Underlying operating cash flow was £7.0 million (2019: £5.4 million).  Despite lower profitability, the increase in part reflected the Group’s tight cash management with lower capital and development expenditure at £4.5 million (2019: £9.3 million).  There was a working capital outflow of £9.4 million (2019: £15.1 million outflow) as reduced demand and customer order deferrals adversely impacted planned inventory reductions, as well as resulting in lower payables.  However, there was an inflow during the period from lower receivables as a result of reduced revenue and from close management of amounts due from customers.  Underlying operating cash conversion was 61 per cent (2019: 28 per cent).

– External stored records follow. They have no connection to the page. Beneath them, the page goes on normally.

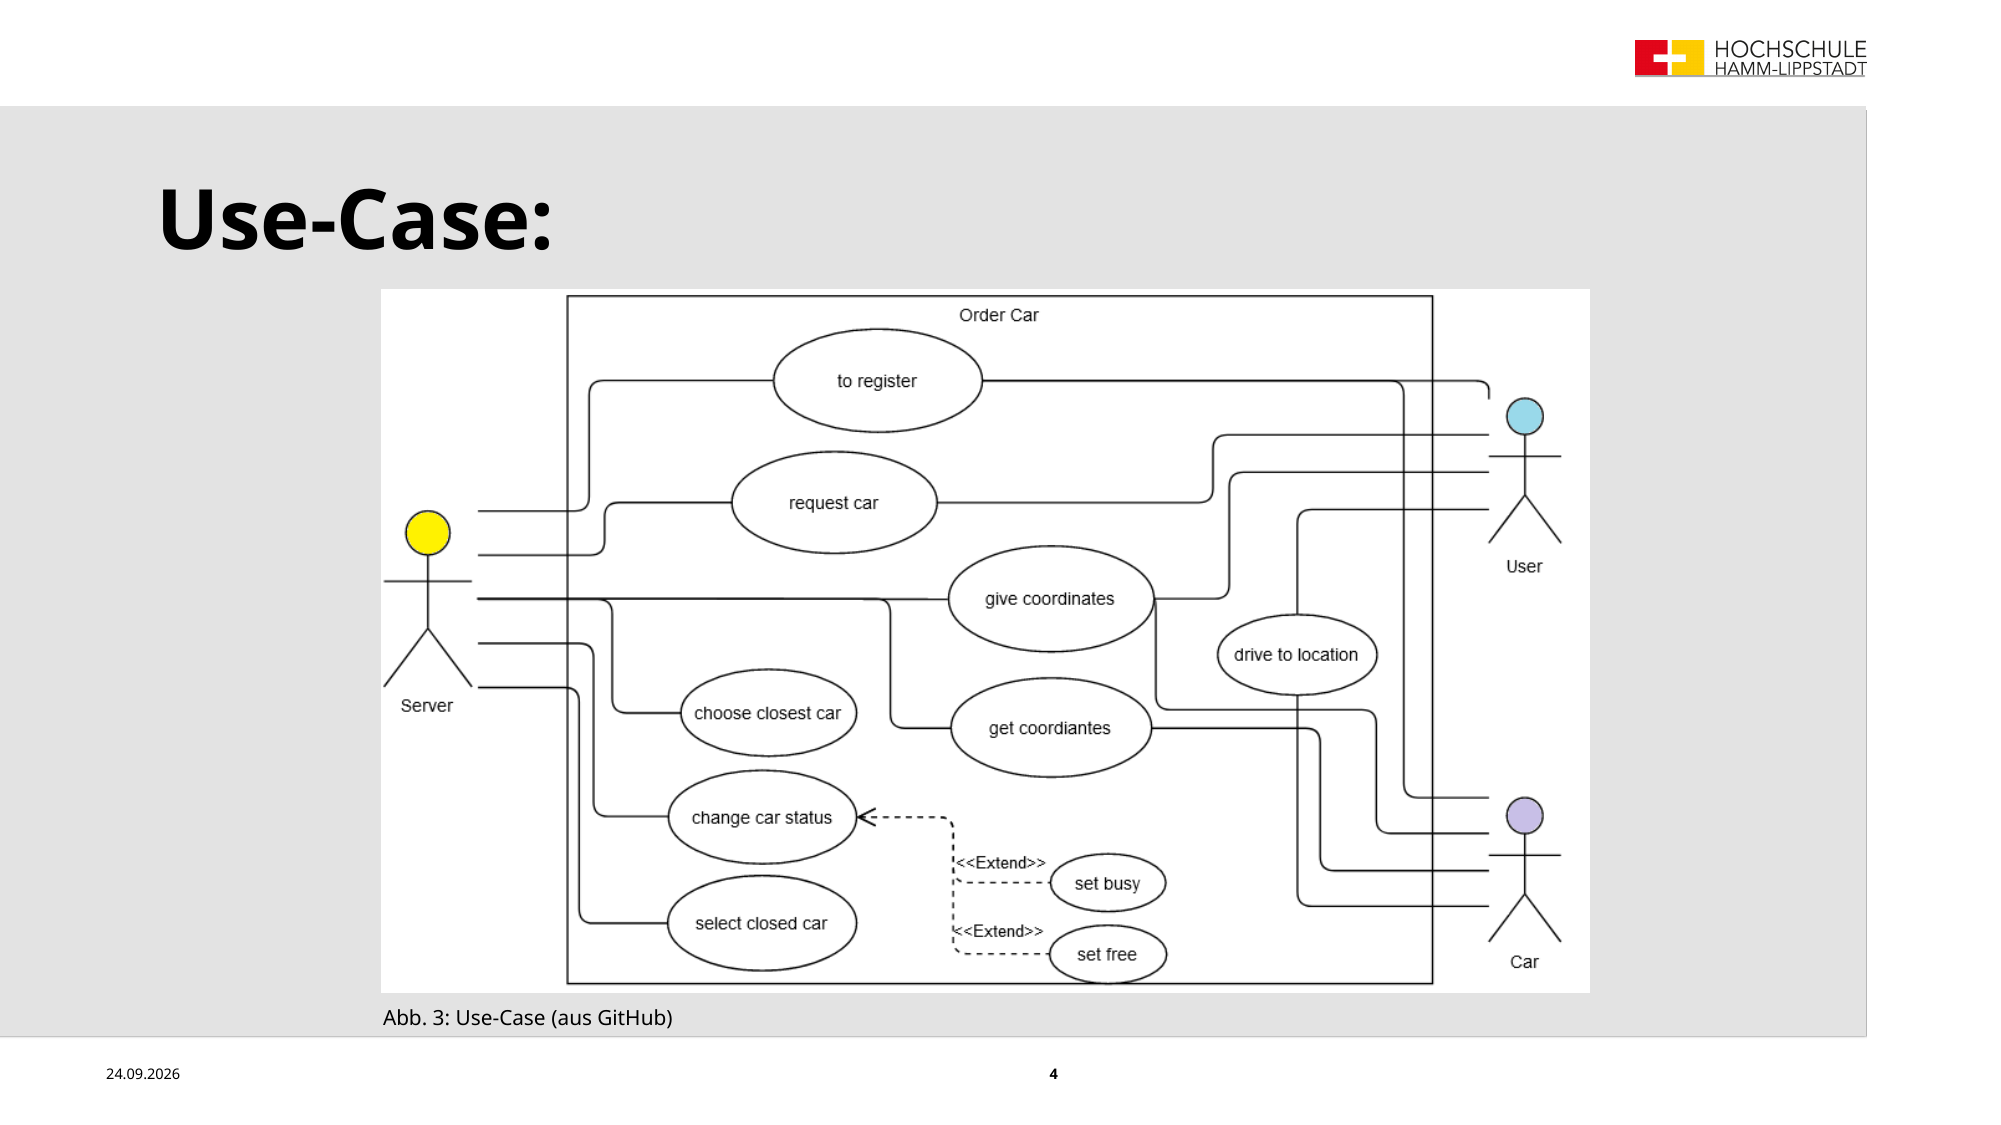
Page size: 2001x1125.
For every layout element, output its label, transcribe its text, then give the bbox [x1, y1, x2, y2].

text_box [1049, 1065, 1400, 1084]
text_box 11.07.2021 [106, 1065, 457, 1084]
picture [381, 289, 1590, 993]
text_box Abb. 3: Use-Case (aus GitHub) [368, 997, 659, 1038]
title Use-Case: [141, 122, 1821, 310]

There was a free cash outflow of £5.2 million (2019: £9.2 million outflow), including £4.7 million (2019: £3.2 million) of payments relating to the new self-help programme.  Pension payments in the period were lower at £2.7m (2019: £6.0 million), with the prior period including a one-off £3.4m payment relating to the merger of the Stadium Group Retirement Benefits Plan (1974) scheme into the TT Group scheme.

Not included within free cash flow were acquisition payments of £14.6 million (2019: £2.3 million) reflecting the January 2020 acquisition of the power supply business of Excelitas Technologies Corp. and deferred consideration relating to a prior period acquisition.  There was no dividend payment in the period (2019: £7.4 million). 

At 30 June 2020 the Group’s net debt was £89.0 million, including lease liabilities (31 December 2019: £69.1 million).  Net debt/underlying EBITDA was 1.6 times (31 December 2019: 0.9 times).